Cancer du côlon: Cancer du rectum, carcinome du colon,
carcinome du rectumCauses
et facteurs de risque Les manifestations Que
peut-on faire soi-même? – Prévenir Quand
faut-il appeler le médecin? Autres informations et adresses
Le cancer du rectum représente la tumeur
et la cause de décès la plus fréquente aussi bien chez les hommes que chez les femmes. Tous
les ans, ce sont environ 4000 personnes qui en sont affectées en Suisse, dont un tiers présentent au
moment du diagnostic un stade déjà avancé, c’est-à-dire qu’il existe déjà des métastases. Ce cancer
touche le plus fréquemment les personnes entre soixante et soixante-dix ans. Dans les pays en voie de
développement, cette maladie est plus rare que dans les pays industrialisés très développés. Le
terme de carcinome indique que la tumeur se forme la plupart du temps dans la muqueuse pour se répandre
ensuite dans d’autres tissus. La plupart des affections se situent dans la moitié inférieure gauche
du rectum et vers la partie terminale du côlon; mais toutes les parties peuvent en être affectées. Si
la tumeur est découverte et traitée à son stade précoce, le pronostic est, de nos jours, assez favorable,
comme c’est également le cas pour la plupart des autres tumeurs malignes. Les carcinomes de l’intestin
grêle sont extrêmement rares.
Terminologie Côlon: Gros-intestin. Tumeur primaire: la tumeur maligne qui se forme en premier. Dans ce texte un cancer du colon, qui disperse des cellules cancéreuses dans la circulation sanguine et dans d’autres organes. Métastase: Foyer de cellules cancéreuses ou „tumeur secondaire“ d’un carcinome. La métastase se forme quand des cellules cancéreuses, en provenance de la tumeur primitive, s’installent dans un autre organe pour s’y multiplier. Polype, polype du côlon: Proéminence se formant sur la muqueuse à l’intérieur du côlon. Les polypes peuvent être bénins et le rester, mais ils peuvent aussi cancériser ou être dès le but des tumeurs malignes, en particulier dans le gros intestin. Coloscopie: Elle sert à visualiser l’intérieur du côlon afin de permettre un diagnostic et prévoir la thérapie.
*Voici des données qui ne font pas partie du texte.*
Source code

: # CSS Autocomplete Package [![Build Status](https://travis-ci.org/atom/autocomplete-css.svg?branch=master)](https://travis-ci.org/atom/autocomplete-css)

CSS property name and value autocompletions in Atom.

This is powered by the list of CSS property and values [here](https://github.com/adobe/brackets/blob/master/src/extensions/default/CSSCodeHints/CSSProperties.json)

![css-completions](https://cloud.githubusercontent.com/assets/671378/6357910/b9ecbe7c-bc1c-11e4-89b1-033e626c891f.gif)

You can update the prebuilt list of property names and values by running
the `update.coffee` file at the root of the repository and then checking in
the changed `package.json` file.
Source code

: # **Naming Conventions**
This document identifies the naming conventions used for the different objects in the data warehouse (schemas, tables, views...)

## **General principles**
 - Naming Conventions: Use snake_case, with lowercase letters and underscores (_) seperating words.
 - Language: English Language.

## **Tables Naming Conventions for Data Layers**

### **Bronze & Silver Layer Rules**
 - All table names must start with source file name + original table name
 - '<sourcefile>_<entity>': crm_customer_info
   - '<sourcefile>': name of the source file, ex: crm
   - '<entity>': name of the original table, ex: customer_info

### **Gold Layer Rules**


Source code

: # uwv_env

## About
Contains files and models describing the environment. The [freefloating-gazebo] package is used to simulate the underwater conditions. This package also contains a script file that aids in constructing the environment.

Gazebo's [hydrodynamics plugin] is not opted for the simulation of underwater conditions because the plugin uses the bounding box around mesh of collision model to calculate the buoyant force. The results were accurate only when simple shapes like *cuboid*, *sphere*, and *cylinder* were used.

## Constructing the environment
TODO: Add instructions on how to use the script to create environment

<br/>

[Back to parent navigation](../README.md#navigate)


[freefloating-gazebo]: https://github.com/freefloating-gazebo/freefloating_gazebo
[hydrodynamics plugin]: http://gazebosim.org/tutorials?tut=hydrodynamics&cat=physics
Elle consiste à introduire dans le côlon un câble souple en fibre de verre, muni à son extrémité d’un système optique, afin d’examiner le revêtement interne du côlon, y prélever de manière ciblée des échantillons de tissu, éloigner des polypes du côlon et, le cas échéant, arrêter une hémorragie. Chimiothérapie: Destruction des cellules cancéreuses à l’aide d’un médicament (produits chimiothérapeutiques). La plupart du temps il s’agit d’une combinaison de deux ou de plusieurs produits chimiothérapeutiques. Ablation par radiofréquence: Destruction des cellules cancéreuses en y introduisant une sonde thermique. Les ondes électromagnétiques, émanant de la pointe de la sonde, détruisent le tissu de la tumeur par la chaleur produite. Un procédé complémentaire,
si l’ablation chirurgicale de la tumeur ou d’une métastase est impossible. Anus artificiel: Opération qui consiste à pratiquer un orifice artificiel du côlon par l’abouchement d’un segment du colon à la paroi abdominale, afin de permettre l’évacuation des selles. L’anus artificiel sera plus tard refermé, à moins qu’il faille le conserver de manière définitive.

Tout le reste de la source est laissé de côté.